» REQUIREMENTS:
- A) In the Vietnam Lunar New Year travel text, how tall is the black bronze statue of Tran Vu?
- B) From the Vietnam Lunar New Year travel text, write out the passage starting with "In the north" and going on through "for the kids.".

» TEXT BLOCK:
## Begin

Vietnam Lunar NewYear 2023 G Adventures
We begin in Hanoi four days before Lunar New Years Eve known as Tet in Vietnam. The entire country is preparing by following a long list of traditions. Here are a few that I observed decorations with red for luck and gold for wealth are everywhere. This man might be wondering if he can fit one more lucky decoration on his bike. Kumquat trees symbolize prosperity. The more fruit on the kumquat tree inside your home, the more luck you ll have in the new year.
In the north they buy peach flowers because they bloom in spring symbolizing vitality and a brave heart. Maybe this guy s bike broke down, but his peach tree will be delivered! Buying new clothing in bright colors like red, yellow or blue can bring good luck and prosperity to the wearer. Eating sweet foods will bring luck, happiness and success. There is plenty of success in this market. The first day of Tet is spent with immediate family so definitely bring toys for the kids.
This 11th century temple was dedicated to Tran Vu one of the principal deities in Taoism This temple's name means Place of the Gods. The architecture is a mixture of the many different styles of the imperial era. Offerings to ancestors are important. Here we have bottled water and bananas that represent the Buddha's hand facing up to protect and bring blessings. Here are two photos of a black bronze statue of Tran Vu. It is 13 ft high and weighs almost 8,000 pounds.
Among the offerings are wine and beer to help the ancestors celebrate Tet. I believe this is a pomelo tree which is a relative of the grapefruit and symbolizes security, good health and prosperity. This is the oldest pagoda in Hanoi, originally constructed in the sixth century during the reign of Emperor Ly Nam De. In 1615, it was relocated to an ilet within West Lake and offers beautiful architecture, historic relics and a serene scenic environment.
Temple of the Jade Mountain is located on Hoan Kiem Lake. This red bridge connects to Thap But Tower. More beautiful architecture and a shop to purchase any offerings you choose. Hopefully this quick primer will help you recognize more Tet traditions as we travel through Vietnam.
Chuc mung nam moi! Now back to the busy streets, organized chaos and seemingly a contest for who can fit the most packages on their bike! Winner-winner chicken dinner. There is your chicken dinner right on the side of the street! Most of the police are there to direct traffic and help pedestrians safely cross the street. Now is time for my cyclo tour starting with the opera house. The Woman s museum features Women in Family, History; Fashion. Here are some of traditional clothing and wedding garments.
The Hoa Lo Prison was originally used by French colonists to detain political prisoners. Later used for American prisoners of war it was dubbed the Hanoi Hilton. Most government buildings are painted various shades of yellow because it symbolizes royalty, luck, pride and prosperity. Yellow also absorbs less heat and is better suited to the humid, tropical weather. The Military History Museum is also home to The Hanoi Flag Tower built during the Nguyen Dynasty in 1812.
At over 100 feet tall, it was used to monitor the surrounding area. This mausoleum is the final resting place of Ho Chi Minh - the first President of North Vietnam. Train street is interesting because all of the shops face an active railway.
Now in the French quarter, streets are wider, buildings are newer, and things cost more. Many homes in Vietnamese cities are taller than their width. Land is expensive, to cope most owners use the first floor for business and the family lives in the back from the second floor up.

## End

» DATA SUPPLIED:
## Begin

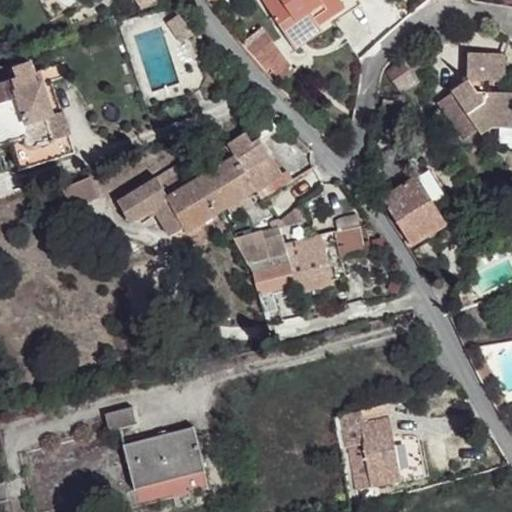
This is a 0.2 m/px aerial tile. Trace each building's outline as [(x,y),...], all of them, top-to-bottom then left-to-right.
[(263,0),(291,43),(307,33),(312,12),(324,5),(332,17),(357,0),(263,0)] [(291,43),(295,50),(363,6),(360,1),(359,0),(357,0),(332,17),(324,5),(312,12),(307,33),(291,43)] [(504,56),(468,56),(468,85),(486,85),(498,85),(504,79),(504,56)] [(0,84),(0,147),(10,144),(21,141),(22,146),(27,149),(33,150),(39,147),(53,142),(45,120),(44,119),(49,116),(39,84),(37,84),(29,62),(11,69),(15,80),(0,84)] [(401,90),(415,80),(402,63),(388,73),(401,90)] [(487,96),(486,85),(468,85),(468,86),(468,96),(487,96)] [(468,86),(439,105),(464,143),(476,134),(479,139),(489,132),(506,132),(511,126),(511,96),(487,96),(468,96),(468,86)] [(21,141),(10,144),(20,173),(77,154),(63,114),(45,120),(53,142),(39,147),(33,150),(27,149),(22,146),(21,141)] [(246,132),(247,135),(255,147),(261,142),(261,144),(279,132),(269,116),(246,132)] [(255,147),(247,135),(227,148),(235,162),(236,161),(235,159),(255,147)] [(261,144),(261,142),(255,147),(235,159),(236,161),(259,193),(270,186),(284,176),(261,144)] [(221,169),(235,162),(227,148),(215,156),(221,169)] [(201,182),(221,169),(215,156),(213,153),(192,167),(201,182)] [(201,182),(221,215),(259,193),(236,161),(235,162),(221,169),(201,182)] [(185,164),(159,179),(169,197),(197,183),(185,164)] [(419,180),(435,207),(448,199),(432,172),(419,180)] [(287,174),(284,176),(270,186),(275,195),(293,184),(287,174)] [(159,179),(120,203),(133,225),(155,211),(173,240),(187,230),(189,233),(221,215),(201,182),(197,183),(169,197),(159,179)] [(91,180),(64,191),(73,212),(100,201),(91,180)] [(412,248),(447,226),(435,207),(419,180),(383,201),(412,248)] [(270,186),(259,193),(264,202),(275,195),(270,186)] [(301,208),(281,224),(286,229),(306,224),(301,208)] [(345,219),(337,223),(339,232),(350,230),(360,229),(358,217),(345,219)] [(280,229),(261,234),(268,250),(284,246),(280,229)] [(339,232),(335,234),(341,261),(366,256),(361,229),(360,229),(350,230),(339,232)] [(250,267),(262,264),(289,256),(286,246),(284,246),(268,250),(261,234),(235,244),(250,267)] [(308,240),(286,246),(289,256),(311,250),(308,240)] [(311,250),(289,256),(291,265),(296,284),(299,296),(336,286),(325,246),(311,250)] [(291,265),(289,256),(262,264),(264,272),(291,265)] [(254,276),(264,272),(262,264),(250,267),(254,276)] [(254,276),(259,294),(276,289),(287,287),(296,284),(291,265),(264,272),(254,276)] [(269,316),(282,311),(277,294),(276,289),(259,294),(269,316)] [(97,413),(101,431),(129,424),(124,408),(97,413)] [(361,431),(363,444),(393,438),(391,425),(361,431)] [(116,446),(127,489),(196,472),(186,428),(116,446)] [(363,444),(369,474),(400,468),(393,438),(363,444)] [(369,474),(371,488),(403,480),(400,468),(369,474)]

## End
## Begin

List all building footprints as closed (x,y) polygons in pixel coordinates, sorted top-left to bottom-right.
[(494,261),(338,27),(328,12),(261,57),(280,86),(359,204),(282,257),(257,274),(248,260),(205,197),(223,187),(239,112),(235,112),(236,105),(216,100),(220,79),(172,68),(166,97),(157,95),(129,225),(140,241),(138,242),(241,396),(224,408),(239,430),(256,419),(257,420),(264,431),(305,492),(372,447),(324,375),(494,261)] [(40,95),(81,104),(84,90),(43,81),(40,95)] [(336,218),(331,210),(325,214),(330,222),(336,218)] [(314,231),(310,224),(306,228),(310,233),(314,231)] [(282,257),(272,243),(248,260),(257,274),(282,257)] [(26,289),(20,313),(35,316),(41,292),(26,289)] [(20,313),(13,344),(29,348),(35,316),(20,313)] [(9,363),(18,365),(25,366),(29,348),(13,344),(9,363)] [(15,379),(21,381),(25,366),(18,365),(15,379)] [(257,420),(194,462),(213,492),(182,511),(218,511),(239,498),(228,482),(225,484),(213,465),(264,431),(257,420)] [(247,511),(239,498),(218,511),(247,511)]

## End

» OUTPUTS IN ORDER:
- A) It is 13 ft high.

- B)
In the north they buy peach flowers because they bloom in spring symbolizing vitality and a brave heart. Maybe this guy s bike broke down, but his peach tree will be delivered! Buying new clothing in bright colors like red, yellow or blue can bring good luck and prosperity to the wearer. Eating sweet foods will bring luck, happiness and success. There is plenty of success in this market. The first day of Tet is spent with immediate family so definitely bring toys for the kids.